Mais Kelsey avait quelques inquiétudes. Une étude anglaise, qui comprenait des rapports de neuropathie et de symptômes similaires liés aux nerfs, l'a fait réfléchir. Elle se méfiait également du manque de données concernant l'effet du médicament sur la grossesse. Sans autre recherche, elle a refusé d'approuver le médicament.
C'était un geste audacieux. "Il y avait beaucoup de pression du monde entier pour l'approuver", a déclaré Donovan. Pourtant, Kelsey est restée ferme. Un an plus tard, sa prudence était justifiée.
L'ascension et la chute de la thalidomide
À peu près au même moment où la thalidomide faisait l'objet d'un examen minutieux aux États-Unis, le Dr William McBride d'Australie et le Dr Widukund Lenz d'Allemagne ont tous deux remarqué un schéma étrange : un nombre inhabituel d'enfants nés avec des anomalies congénitales des membres étonnamment similaires, le tout dans un zone géographique relativement petite. Le dénominateur commun, ont-ils découvert, était que leurs mères avaient toutes pris de la thalidomide pour les nausées matinales au début de leur grossesse.
McBride a sonné l'alarme avec un article explosif publié dans le Lancet en 1961, envoyant des ondes de choc à travers la communauté médicale. La thalidomide a été retirée des étagères en Allemagne presque immédiatement ; d'autres pays ont emboîté le pas peu de temps après.
La contribution de Kelsey au maintien de la thalidomide en grande partie hors des pharmacies américaines aurait pu passer inaperçue du public si ce n'était d'un article du Washington Post publié en 1962 . La même année, le président John F. Kennedy a décerné à Kelsey le prix du président pour service civil fédéral distingué et a promulgué les amendements Kefauver-Harris . Cet élément clé de la législation est la raison pour laquelle les médicaments aux États-Unis doivent répondre à des normes d'essais cliniques strictes afin d'être approuvés par la FDA.
Kelsey a continué à servir la FDA pendant 45 ans, aidant à perfectionner le processus d'approbation des médicaments de l'organisation.
Curieusement, ce n'est pas là que se termine l'histoire de la thalidomide . À la suite de son héritage désastreux, les scientifiques ont commencé à approfondir le mécanisme du médicament lui-même pour découvrir pourquoi il provoquait des effets secondaires si inattendus. Ils ont découvert que, contrairement à la plupart des médicaments, qui se lient simplement à un récepteur dans le corps, la thalidomide "recrute en fait d'autres choses pour se lier. Et cela conduit à l'élimination complète de ces protéines du corps", explique Donovan.
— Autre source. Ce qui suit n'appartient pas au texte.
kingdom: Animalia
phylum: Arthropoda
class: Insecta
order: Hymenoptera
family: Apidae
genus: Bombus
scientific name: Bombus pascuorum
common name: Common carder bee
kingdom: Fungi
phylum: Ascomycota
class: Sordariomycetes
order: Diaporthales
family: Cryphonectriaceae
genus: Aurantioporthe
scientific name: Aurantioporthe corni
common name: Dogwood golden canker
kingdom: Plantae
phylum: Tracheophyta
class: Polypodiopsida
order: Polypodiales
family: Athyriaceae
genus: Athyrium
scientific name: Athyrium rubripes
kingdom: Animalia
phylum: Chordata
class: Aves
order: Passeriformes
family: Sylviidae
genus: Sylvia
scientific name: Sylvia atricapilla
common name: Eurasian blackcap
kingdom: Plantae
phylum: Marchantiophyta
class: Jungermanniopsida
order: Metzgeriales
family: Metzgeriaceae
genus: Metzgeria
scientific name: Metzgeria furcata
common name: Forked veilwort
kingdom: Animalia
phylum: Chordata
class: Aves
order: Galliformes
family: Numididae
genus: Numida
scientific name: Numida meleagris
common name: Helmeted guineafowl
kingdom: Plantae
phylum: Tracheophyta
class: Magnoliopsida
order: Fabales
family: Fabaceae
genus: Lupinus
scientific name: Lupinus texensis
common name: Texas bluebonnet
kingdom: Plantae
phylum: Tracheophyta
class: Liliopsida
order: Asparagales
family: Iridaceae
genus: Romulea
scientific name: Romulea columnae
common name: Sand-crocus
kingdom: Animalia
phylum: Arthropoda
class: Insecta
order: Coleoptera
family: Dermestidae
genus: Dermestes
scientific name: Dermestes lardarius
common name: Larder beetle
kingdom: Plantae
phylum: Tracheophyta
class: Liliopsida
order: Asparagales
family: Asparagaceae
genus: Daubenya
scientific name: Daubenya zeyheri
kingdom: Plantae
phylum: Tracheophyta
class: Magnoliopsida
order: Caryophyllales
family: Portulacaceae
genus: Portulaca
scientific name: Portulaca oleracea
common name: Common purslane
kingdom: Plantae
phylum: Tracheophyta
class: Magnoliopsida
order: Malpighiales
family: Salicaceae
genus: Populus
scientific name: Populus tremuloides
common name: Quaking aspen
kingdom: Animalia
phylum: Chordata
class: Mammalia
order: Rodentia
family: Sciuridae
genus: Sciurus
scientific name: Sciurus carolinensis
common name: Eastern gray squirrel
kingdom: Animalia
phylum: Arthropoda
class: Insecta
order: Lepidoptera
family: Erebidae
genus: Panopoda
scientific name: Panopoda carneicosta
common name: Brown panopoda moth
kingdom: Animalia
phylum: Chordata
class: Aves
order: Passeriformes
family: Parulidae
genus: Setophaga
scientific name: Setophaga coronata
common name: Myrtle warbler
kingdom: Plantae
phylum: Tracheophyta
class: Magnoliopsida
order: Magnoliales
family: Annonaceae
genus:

Cela peut être bon ou très mauvais, selon les protéines éliminées. Mais en ajustant finement la structure moléculaire de la thalidomide, les chercheurs pensaient qu'il serait possible de cibler des protéines spécifiques "mauvaises" pour l'élimination.
En 2006, cette recherche a révélé le potentiel du médicament pour le traitement de la lèpre et du myélome plasmocytaire, un type rare de cancer de la moelle osseuse. Depuis lors, deux médicaments différents basés sur la structure de la thalidomide ont été approuvés pour le traitement du cancer par la FDA.
Maintenant c'est intéressant
La large gamme d'effets de la thalidomide s'explique en partie par le fait qu'il s'agit d'une molécule chirale - un type de molécule qui présente une « maniabilité ». La version pour gaucher est un analgésique efficace, tandis que la version pour droitier est toxique.